What is required: Please transcribe the data below in full. Omit any picture you find in it.

=== Provided data ===

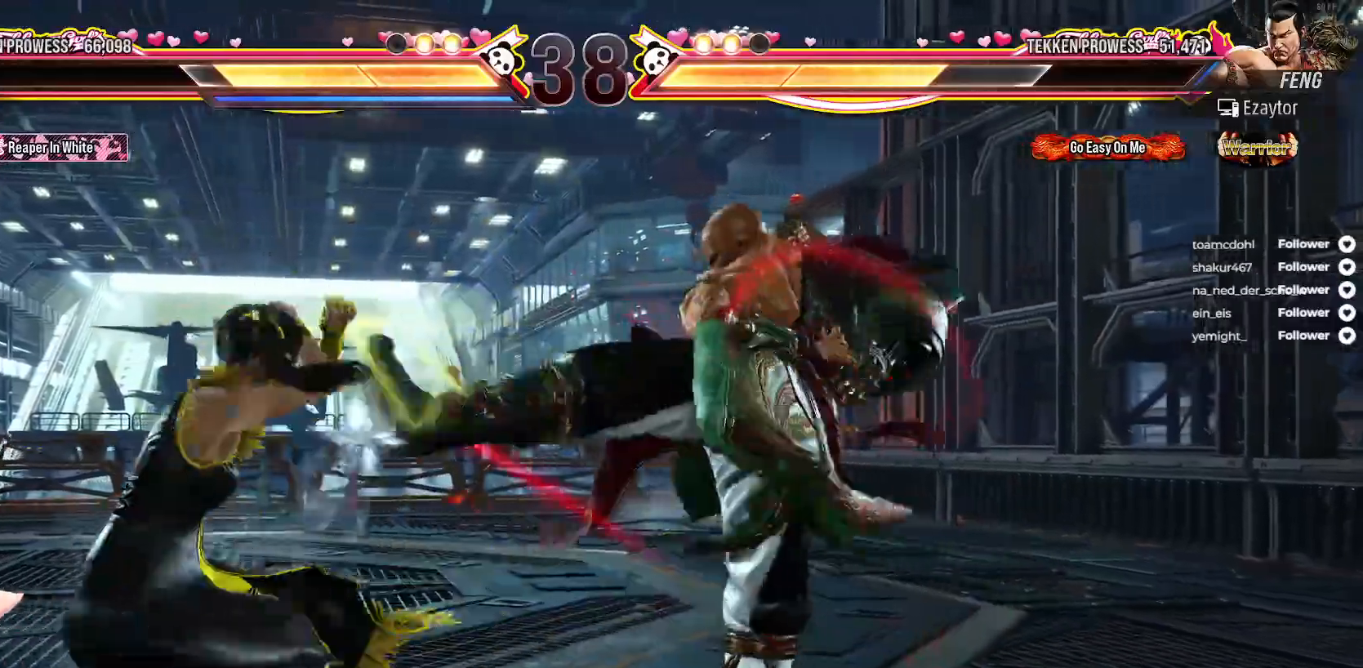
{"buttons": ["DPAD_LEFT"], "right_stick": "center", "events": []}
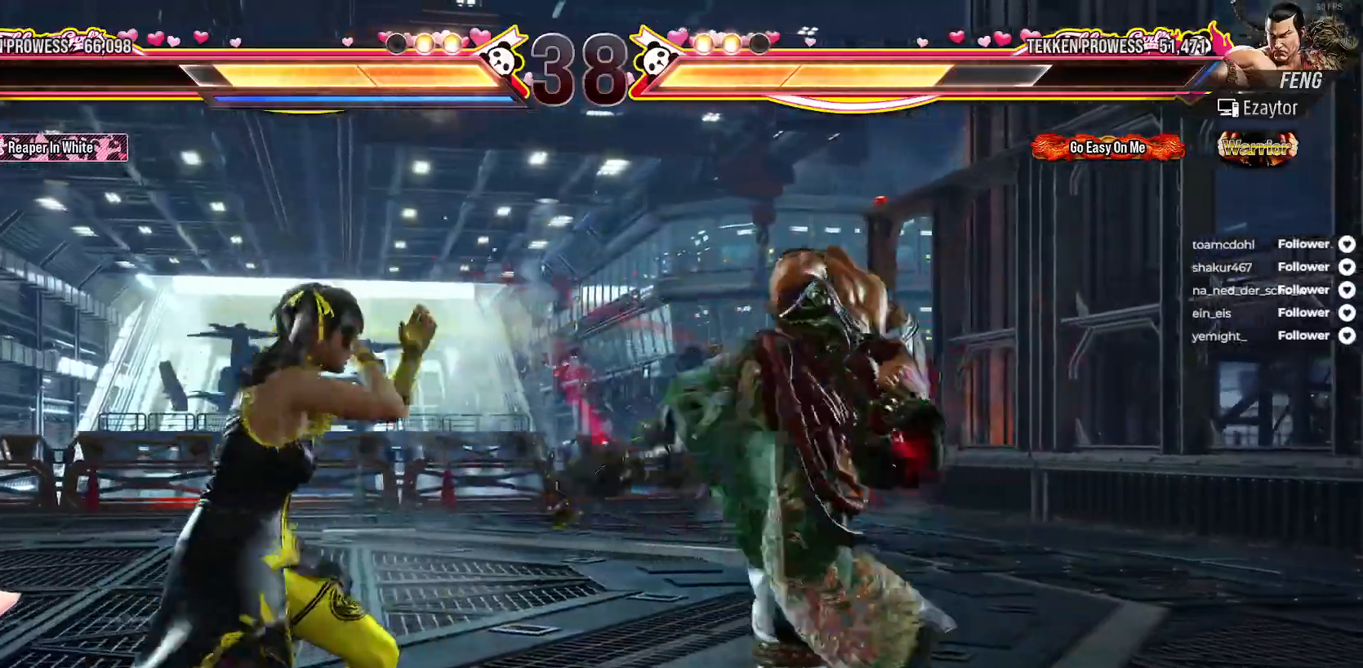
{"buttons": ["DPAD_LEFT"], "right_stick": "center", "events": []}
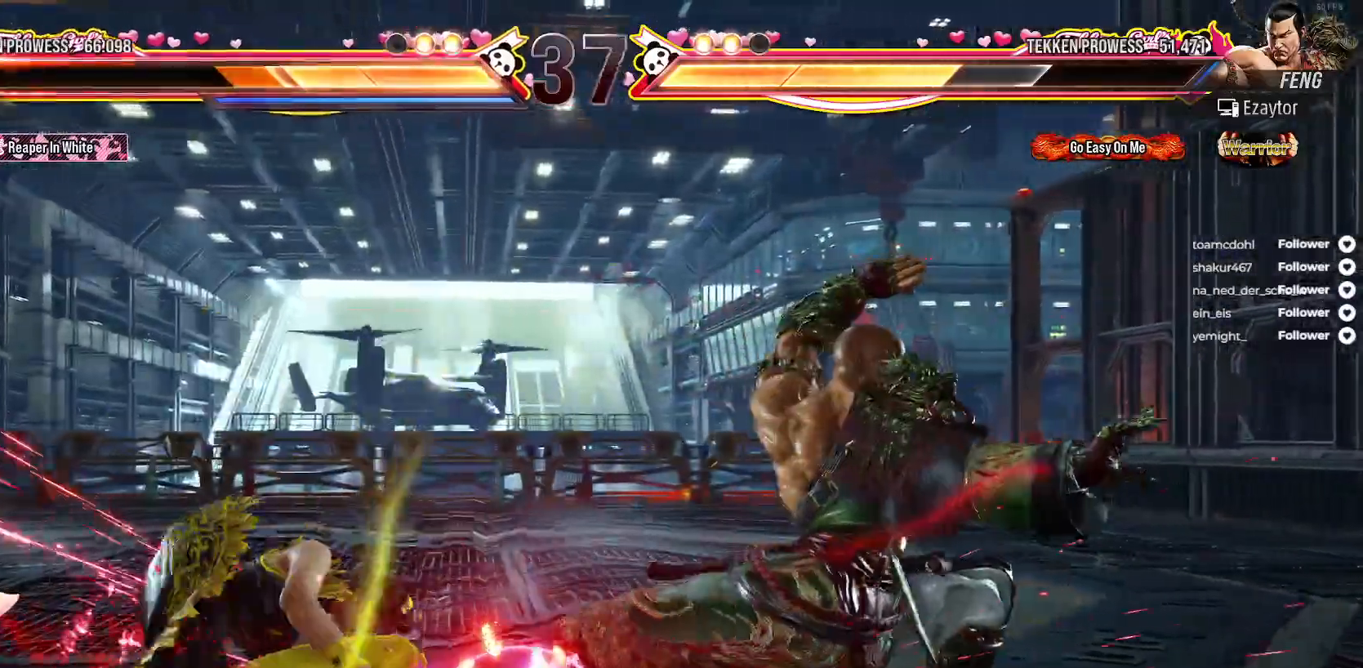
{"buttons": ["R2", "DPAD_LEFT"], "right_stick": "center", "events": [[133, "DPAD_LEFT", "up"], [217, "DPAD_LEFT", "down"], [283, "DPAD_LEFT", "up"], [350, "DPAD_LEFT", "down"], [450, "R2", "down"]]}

===

Response to the exercise:
{"buttons": ["DPAD_LEFT"], "right_stick": "center", "events": []}
{"buttons": ["DPAD_LEFT"], "right_stick": "center", "events": []}
{"buttons": ["R2", "DPAD_LEFT"], "right_stick": "center", "events": [[133, "DPAD_LEFT", "up"], [217, "DPAD_LEFT", "down"], [283, "DPAD_LEFT", "up"], [350, "DPAD_LEFT", "down"], [450, "R2", "down"]]}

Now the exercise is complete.